O debate sobre a renda básica universal no Brasil ganhou novos contornos com a proposta de um modelo de Renda Básica Viável, que visa a redistribuição de renda no país. O autor, que se dedicou ao estudo da desigualdade de renda, apresenta sua pesquisa em resposta a críticas sobre a eficácia do modelo no Brasil, especialmente em comparação com a Finlândia.
Em 2023, o Brasil ocupava a 143ª posição no índice de Gini, um dos principais indicadores de desigualdade de renda, enquanto a Finlândia estava em 11ª. Dados do Pnud revelam que o 1% mais rico detém 25,7% da renda nacional brasileira, em contraste com 10,9% na Finlândia. Essa disparidade evidencia a necessidade urgente de políticas públicas que promovam a redistribuição de renda.

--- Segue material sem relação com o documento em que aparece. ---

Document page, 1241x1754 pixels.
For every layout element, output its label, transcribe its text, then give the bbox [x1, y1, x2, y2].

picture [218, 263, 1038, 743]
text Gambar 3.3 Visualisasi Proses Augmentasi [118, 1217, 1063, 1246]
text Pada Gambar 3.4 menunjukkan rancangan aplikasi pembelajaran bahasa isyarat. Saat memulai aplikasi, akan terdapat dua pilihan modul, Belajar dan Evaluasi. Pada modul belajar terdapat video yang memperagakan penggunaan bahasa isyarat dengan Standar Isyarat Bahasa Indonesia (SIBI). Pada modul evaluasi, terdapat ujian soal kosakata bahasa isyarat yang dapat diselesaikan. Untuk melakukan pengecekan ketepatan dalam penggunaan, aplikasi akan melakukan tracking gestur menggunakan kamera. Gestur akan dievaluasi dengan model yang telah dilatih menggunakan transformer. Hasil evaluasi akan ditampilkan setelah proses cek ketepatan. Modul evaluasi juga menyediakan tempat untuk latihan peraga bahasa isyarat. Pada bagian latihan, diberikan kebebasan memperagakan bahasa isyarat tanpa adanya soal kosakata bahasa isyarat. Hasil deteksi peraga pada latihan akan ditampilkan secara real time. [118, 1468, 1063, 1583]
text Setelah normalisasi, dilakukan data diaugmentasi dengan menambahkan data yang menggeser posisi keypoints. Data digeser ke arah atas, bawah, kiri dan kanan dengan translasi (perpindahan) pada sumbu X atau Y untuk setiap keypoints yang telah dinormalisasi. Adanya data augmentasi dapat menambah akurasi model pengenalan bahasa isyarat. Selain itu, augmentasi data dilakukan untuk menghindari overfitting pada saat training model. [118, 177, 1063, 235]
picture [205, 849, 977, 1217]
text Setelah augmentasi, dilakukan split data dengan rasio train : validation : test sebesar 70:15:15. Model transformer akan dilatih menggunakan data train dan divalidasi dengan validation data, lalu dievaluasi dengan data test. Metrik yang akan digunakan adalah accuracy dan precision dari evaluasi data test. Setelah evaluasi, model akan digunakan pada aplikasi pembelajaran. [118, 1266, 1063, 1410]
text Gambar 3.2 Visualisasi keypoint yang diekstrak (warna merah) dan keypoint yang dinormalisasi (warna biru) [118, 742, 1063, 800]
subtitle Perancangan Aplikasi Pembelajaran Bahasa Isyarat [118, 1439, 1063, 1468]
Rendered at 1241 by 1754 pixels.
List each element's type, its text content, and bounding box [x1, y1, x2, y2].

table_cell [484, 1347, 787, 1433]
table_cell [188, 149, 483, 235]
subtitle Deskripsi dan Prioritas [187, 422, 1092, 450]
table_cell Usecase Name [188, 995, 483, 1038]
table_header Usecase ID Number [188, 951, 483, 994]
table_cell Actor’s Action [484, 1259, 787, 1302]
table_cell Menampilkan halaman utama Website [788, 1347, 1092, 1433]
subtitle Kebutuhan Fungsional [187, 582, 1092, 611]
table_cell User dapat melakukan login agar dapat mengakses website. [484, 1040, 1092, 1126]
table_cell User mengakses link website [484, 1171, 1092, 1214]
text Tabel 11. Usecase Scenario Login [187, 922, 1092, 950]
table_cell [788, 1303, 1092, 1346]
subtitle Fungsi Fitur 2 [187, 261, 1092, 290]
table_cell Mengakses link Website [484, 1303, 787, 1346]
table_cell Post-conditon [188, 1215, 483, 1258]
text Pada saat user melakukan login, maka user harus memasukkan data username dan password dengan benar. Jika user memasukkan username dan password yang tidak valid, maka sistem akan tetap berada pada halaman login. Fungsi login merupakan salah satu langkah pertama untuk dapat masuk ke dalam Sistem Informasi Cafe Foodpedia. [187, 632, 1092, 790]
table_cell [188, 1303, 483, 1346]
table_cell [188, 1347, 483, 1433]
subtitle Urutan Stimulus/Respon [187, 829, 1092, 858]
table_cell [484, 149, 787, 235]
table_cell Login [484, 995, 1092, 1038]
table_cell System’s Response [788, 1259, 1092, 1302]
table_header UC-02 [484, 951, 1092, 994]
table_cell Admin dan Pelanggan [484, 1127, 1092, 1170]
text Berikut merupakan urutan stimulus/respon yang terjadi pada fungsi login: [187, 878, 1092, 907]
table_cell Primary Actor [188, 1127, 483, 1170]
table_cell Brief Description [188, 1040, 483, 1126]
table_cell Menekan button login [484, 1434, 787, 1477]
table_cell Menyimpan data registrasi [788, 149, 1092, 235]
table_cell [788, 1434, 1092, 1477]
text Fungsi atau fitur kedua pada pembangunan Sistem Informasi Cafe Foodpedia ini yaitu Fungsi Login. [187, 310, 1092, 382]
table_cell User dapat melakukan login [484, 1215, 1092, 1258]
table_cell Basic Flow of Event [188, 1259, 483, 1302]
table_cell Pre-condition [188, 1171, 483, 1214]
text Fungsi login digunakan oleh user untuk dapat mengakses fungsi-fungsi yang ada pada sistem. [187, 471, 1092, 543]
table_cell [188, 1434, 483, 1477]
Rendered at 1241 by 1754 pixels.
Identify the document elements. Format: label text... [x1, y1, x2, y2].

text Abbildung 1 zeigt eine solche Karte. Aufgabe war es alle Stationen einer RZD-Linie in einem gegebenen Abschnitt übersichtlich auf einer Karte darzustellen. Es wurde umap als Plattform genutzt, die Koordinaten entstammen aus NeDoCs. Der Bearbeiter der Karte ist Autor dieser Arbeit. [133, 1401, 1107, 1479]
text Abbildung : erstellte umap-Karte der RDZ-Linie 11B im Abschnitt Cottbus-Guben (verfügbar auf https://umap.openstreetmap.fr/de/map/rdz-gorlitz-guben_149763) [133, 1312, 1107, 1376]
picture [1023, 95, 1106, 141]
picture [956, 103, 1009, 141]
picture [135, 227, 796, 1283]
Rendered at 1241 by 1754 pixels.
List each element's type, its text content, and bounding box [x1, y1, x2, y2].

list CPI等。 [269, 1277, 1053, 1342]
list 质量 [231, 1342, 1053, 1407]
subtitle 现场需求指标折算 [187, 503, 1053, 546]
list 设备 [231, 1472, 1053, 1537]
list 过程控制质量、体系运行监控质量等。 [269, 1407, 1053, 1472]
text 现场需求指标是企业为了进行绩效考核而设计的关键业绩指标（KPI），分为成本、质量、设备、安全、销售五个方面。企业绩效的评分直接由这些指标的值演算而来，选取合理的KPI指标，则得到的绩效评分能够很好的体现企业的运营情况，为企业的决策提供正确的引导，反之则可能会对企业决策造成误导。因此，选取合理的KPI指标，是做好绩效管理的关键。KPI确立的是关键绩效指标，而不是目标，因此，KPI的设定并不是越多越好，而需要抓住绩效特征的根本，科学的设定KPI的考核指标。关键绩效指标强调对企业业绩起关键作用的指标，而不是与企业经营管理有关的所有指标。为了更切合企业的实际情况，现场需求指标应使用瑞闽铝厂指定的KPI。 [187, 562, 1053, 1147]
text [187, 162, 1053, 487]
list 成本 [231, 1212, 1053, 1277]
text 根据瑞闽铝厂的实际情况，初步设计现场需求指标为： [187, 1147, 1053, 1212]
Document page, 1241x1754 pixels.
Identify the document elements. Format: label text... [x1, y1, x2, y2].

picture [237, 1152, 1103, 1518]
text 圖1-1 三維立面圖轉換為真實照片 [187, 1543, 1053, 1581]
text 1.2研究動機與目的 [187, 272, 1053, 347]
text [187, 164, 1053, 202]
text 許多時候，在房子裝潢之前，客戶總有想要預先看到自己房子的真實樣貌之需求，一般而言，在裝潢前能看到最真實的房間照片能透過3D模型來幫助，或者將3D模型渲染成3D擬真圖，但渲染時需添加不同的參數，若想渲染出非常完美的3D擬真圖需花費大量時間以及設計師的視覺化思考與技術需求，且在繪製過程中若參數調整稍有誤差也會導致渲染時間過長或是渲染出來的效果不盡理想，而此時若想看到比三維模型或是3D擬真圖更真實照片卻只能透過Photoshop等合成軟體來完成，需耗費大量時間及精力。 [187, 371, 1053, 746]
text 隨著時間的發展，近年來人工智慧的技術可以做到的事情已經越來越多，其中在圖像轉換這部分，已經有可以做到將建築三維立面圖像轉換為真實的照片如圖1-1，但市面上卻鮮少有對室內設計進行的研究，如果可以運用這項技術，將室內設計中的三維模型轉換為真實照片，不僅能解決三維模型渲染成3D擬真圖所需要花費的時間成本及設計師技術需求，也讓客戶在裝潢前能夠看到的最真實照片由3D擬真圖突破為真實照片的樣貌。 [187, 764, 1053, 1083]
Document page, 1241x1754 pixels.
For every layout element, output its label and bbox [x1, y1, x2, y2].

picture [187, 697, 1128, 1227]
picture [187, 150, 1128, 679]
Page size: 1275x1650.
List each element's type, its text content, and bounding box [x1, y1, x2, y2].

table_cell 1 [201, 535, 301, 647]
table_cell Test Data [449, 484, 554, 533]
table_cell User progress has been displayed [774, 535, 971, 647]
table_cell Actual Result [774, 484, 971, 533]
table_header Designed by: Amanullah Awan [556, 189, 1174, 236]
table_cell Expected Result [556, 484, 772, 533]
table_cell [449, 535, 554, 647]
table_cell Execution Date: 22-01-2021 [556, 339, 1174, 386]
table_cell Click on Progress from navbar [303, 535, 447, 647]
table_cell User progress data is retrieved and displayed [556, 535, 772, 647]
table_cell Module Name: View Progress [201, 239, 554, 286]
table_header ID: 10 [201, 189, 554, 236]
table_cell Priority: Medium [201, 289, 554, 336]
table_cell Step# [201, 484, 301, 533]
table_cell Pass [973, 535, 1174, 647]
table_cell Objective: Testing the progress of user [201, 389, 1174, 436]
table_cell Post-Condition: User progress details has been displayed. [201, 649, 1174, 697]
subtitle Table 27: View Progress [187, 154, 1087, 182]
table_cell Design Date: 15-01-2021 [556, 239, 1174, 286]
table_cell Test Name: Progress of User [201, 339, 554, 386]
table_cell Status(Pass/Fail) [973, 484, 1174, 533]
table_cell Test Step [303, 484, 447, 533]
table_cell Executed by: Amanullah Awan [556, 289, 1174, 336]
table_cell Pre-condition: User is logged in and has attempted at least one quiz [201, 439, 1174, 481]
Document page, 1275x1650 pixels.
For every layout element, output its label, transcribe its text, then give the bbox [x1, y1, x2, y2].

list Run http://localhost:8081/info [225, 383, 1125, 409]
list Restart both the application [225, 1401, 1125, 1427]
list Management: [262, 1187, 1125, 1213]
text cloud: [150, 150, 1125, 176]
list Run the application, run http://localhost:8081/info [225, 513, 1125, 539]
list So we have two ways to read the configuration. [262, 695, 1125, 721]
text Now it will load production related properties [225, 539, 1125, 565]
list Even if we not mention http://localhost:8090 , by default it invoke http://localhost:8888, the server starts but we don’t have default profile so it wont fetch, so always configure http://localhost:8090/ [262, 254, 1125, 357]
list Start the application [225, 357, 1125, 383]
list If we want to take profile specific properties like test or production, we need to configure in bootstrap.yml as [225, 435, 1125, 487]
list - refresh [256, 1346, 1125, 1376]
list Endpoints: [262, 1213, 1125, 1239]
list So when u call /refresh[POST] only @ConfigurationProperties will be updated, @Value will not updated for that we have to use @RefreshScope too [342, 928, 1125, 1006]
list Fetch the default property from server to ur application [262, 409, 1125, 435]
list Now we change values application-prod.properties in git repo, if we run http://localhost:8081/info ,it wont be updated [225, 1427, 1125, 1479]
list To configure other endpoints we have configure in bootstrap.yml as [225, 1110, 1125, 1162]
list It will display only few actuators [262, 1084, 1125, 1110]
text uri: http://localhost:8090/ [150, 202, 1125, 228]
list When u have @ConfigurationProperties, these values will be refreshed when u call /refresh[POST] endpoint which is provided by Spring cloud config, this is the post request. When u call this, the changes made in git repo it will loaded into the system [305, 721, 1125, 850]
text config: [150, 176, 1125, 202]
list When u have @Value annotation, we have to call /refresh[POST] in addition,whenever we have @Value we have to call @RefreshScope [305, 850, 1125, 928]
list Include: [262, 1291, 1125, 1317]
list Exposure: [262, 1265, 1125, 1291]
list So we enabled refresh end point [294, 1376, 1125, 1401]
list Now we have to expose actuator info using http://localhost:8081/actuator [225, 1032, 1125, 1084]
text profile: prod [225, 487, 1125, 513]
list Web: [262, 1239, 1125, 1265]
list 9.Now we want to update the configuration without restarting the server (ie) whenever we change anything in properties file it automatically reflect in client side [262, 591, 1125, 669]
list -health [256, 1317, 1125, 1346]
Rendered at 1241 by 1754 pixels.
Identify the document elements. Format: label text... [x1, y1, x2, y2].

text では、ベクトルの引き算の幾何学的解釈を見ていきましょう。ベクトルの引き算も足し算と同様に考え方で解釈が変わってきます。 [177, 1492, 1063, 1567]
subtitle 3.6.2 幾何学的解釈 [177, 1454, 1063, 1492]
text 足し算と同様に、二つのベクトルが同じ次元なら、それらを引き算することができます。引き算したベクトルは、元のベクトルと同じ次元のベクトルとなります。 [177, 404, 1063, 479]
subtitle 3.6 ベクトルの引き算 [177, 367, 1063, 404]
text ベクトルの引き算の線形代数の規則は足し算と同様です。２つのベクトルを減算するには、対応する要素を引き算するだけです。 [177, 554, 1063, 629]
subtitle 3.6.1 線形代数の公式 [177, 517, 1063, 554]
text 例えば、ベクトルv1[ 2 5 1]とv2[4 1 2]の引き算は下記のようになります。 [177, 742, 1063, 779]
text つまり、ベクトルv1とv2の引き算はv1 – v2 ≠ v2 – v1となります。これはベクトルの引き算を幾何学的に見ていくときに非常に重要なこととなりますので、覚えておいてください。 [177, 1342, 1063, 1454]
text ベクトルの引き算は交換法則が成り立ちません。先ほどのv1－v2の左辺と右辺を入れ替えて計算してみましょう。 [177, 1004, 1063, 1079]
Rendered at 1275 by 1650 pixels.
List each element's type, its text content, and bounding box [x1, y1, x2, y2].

Proposta de Renda Básica Viável
A proposta de Renda Básica Viável é estruturada em três pilares:
1. Captação dos recursos: A alíquota da Renda Básica (ARB) seria uma taxa única sobre movimentações financeiras, onde os mais ricos contribuiriam com valores absolutos maiores. A arrecadação seria totalmente redistribuída à população.
2. Distribuição dos recursos: Todos os brasileiros receberiam um valor mensal igual, com impacto significativo para os mais pobres, mas neutro para os mais ricos. O benefício seria universal.
3. Meta do Índice de Gini (MIG): O Congresso Nacional definiria uma meta de redução da desigualdade, com prazos para alcançá-la. O objetivo seria, por exemplo, atingir a 79ª posição até 2040.
Esse modelo não implica a criação de um novo tributo, mas sim uma redistribuição dos recursos arrecadados. A proposta visa reposicionar o Brasil no cenário internacional como um país comprometido com a justiça social e a redução das desigualdades, um desafio já superado por nações como a Finlândia.